The integration of platforming and racing was seen as ambitious and adding variety, with Speer and Jeuxvideo.coms Romendil commending the seamless mix and exploration in the amusement park hub. Thomason, GameSpots Alex Navarro and PALGNs Luke Van Leuveren regarded the platforming segments as a refreshing break from the racing. and Onyett saw the exploration and collection aspects as an entertaining diversion. Reed, Sanders and GameSpys Hector Guzman argued the platforming felt forced and poorly executed, with clunky camera controls and repetitive fetch-quests. Castaneda called the overworld exploration "ill-conceived", noting it detracted from the racing focus. Official Xbox Magazine perceived a lack of polish in the platforming compared to previous Crash titles.

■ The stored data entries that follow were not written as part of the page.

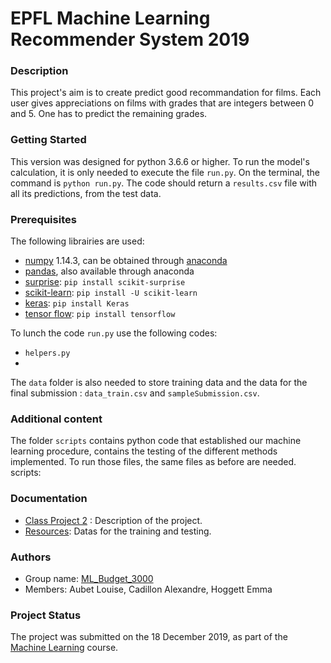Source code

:# EPFL Machine Learning Recommender System 2019

### Description
This project's aim is to create predict good recommandation for films. Each user gives appreciations on films with grades that are integers between 0 and 5. One has to predict the remaining grades.

### Getting Started
This version was designed for python 3.6.6 or higher. To run the model's calculation, it is only needed to execute the file `run.py`. On the terminal, the command is `python run.py`. The code should return a `results.csv` file with all its predictions, from the test data.

### Prerequisites
The following librairies are used:
* [numpy](http://www.numpy.org/) 1.14.3, can be obtained through [anaconda](https://www.anaconda.com/download/)
* [pandas](https://pandas.pydata.org/), also available through anaconda
* [surprise](https://surprise.readthedocs.io/en/stable/index.html): `pip install scikit-surprise`
* [scikit-learn](https://scikit-learn.org/stable/): `pip install -U scikit-learn`
* [keras](https://keras.io/): `pip install Keras`
* [tensor flow](https://www.tensorflow.org/install/): `pip install tensorflow`


To lunch the code `run.py` use the following codes:
* `helpers.py`
*

The `data` folder is also needed to store training data and the data for the final submission : `data_train.csv` and `sampleSubmission.csv`.

### Additional content
The folder `scripts` contains python code that established our machine learning procedure,  contains the testing of the different methods implemented. To run those files, the same files as before are needed. scripts: 

### Documentation
* [Class Project 2](https://https://github.com/epfml/ML_course/tree/master/projects/project2/project_recommender_system) : Description of the project.
* [Resources](https://www.https://www.aicrowd.com/challenges/epfl-ml-recommender-system-2019/dataset_files): Datas for the training and testing.

### Authors
* Group name: [ML_Budget_3000](https://www.aicrowd.com/challenges/epfl-ml-recommender-system-2019/teams/ML_Budget_3000)
* Members: Aubet Louise, Cadillon Alexandre, Hoggett Emma

### Project Status
The project was submitted on the 18 December 2019, as part of the [Machine Learning](https://www.epfl.ch/labs/mlo/machine-learning-cs-433/) course.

The colorful, cartoony visuals were well-received for maintaining the Crash Bandicoot aesthetic, with detailed environments and smooth animations during races. Van Leuveren and TeamXboxs Matthew Fisher described the tracks and character designs as vibrant, though not groundbreaking. Onyett and Castaneda found the graphics unremarkable, and occasional frame rate drops were noted, especially in the PSP and GameCube versions. The PSP version was praised by Navarro and Van Leuveren for closely matching the PS2 version's visuals, but was criticized for its choppy performance and excessive loading. Gibson found the environments gloomily-lit in parts.

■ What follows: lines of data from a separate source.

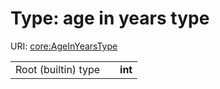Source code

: 
# Type: age in years type




URI: [core:AgeInYearsType](https://w3id.org/linkml/tests/core/AgeInYearsType)

|  |  |  |
| --- | --- | --- |
| Root (builtin) type | | **int** |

Reactions to the voice acting were generally positive. Knutson regarded the voice acting as solid, while Onyett found some of the character voices, particularly that of Pasadena O'Possum, to be annoying. Although Navarro found some of the voice acting to be obnoxious, he and Castaneda commended its comedic quality, with Navarro singling out the henchmen and chicken commentators. Matthew Fisher of TeamXbox felt that the voice work was merely passable. The French-language version's dubbing was noted by Romendil to enhance the game's charm. The music and sound effects were largely dismissed as unremarkable, repetitive, and forgettable, with the exception of Gibson, who praised them.

The multiplayer was seen as underdeveloped, with Knutson and Navarro pointing out its limited depth. Speer highlighted the fun of clashing and betraying opponents in multiplayer, but was perplexed by the inability to carry over unlocks from the single-player campaign. The lack of online play across all platforms was a significant drawback. Van Leuveren cited the PSP's support for wireless multiplayer as an advantage over the console versions.

The humor was a strong point, with Thomason appreciating it not becoming excessive. However, Sanders and Jeuxvideo.coms Logan saw the burping and farting functions during load screens as juvenile, with Logan regarding it as disrespectful to Crash's legacy of a broad appeal.

Aggregate score
| Aggregator | Score |  |
| General | PSP |
| Metacritic | XBOX: 69/100 PS2, NGC: 66/100 | 68/100 |

Review scores
| Publication | Score |  |
| General | PSP |
| Electronic Gaming Monthly | 5.5/10, 3/10, 5/10 | N/A |
| Eurogamer | 7/10 | 5/10 |
| GameSpot | 7.3/10 | 7/10 |
| GameSpy | 3/5 | N/A |
| GameZone | 7.5/10 | N/A |
| IGN | 7.4/10 | 7/10 |
| Jeuxvideo.com | 14/20 | 9/20 |
| Nintendo Power | 7/10 | N/A |
| Nintendo World Report | 4/10 | N/A |
| PlayStation Official Magazine – UK | 6.5/10 | N/A |
| Official Xbox Magazine (UK) | 5/10 | N/A |
| PALGN | 7/10 | 6.5/10 |
| TeamXbox | 7.4/10 | N/A |
| X-Play | 3/5 | N/A |

==Legacy==
Radical Entertainment would develop two more installments in the Crash Bandicoot series, releasing Crash of the Titans in 2007 and Crash: Mind over Mutant in 2008. Ebenezer Von Clutch, Pasadena O'Possum, and the commentators Chick and Stew appeared as playable characters in the 2019 Crash Team Racing remaster Crash Team Racing Nitro-Fueled.